Lastly, I should point out that I find comparisons between how computers process information and how living organisms evolved to process information unsatisfactory. Mr. Kastrup uses the comparison of computers to illustrate how information can be processed without qualia. What he says there is true, but computers were not built from the ground up by an evolutionary process. Therefore, there was no existing set of sensory apparatus, nervous systems, and unconscious reactions to build upon, in fact that must’ve been built upon, and these comparisons necessarily miss the point that qualia and experience itself can be seen as a bridge between the conscious and unconscious.
Ultimately, I remain confident that consciousness is explainable in evolutionary terms and has a quantifiable benefit for selection purposes. I think if we consider that consciousness is not a unitary phenomenon that sprung into being in its entirety, we can look at the possible forces that drove the evolution of each part, the same way we look at the evolution of different parts of the body. I also think we can consider that qualia themselves have intrinsic evolutionary value by combining different sensory and perceptive properties in the same “unit.” No matter the course of future discourse or whether these ideas will stand the test of time, it is clear to me that the way forward is to reject the notion that consciousness is some ghost in the machine, rather than an intrinsic part of the machine itself, inseparable from it.

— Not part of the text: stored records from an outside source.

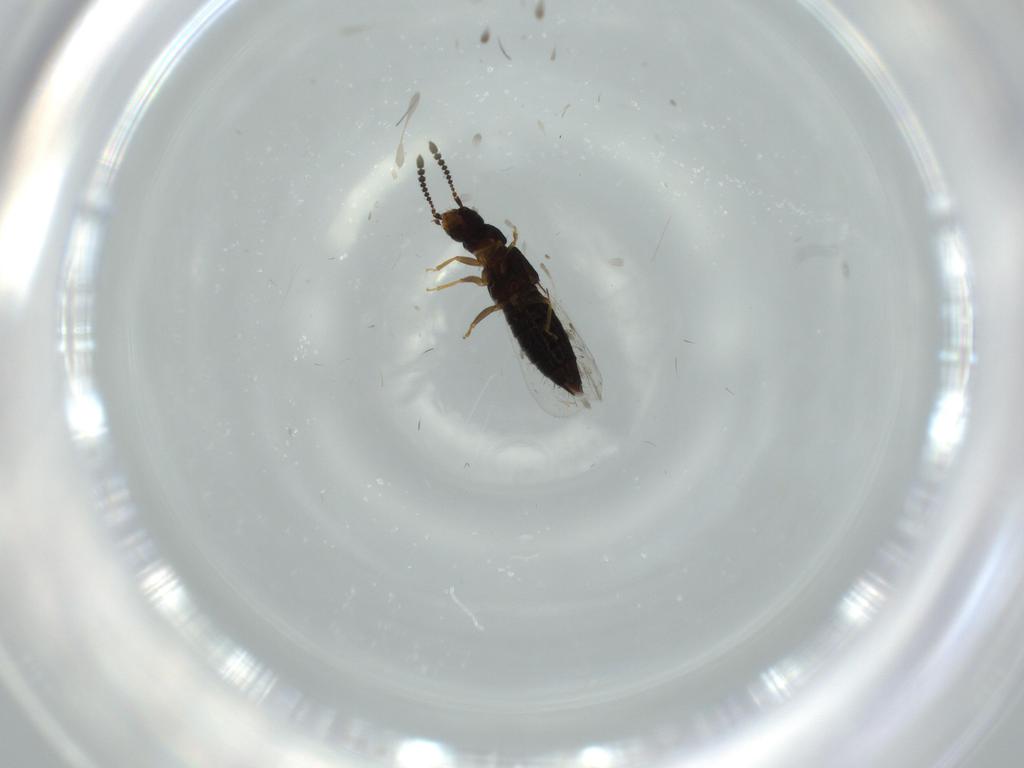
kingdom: Animalia
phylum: Arthropoda
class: Insecta
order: Coleoptera
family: Staphylinidae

One thing remains true regardless: Evolution is the ultimate miser and brains are expensive, consuming some 20% of our body’s energy while weighing only 2%. A significant portion of this expenditure is for our massive frontal lobes and the constant flow of our thoughts. It is inconceivable to me that our ancient ancestors, some two million years ago, living literally hand to mouth and scavenging on dead mastodon’s for sustenance, would have paid that kind of price and received no benefit in return. If we’d be better off as zombies, we’d be zombies. It’s much, much cheaper to make us that way, and in the game of life, price sells. Therefore there must be a powerful reason we have this crazy little thing called a mind.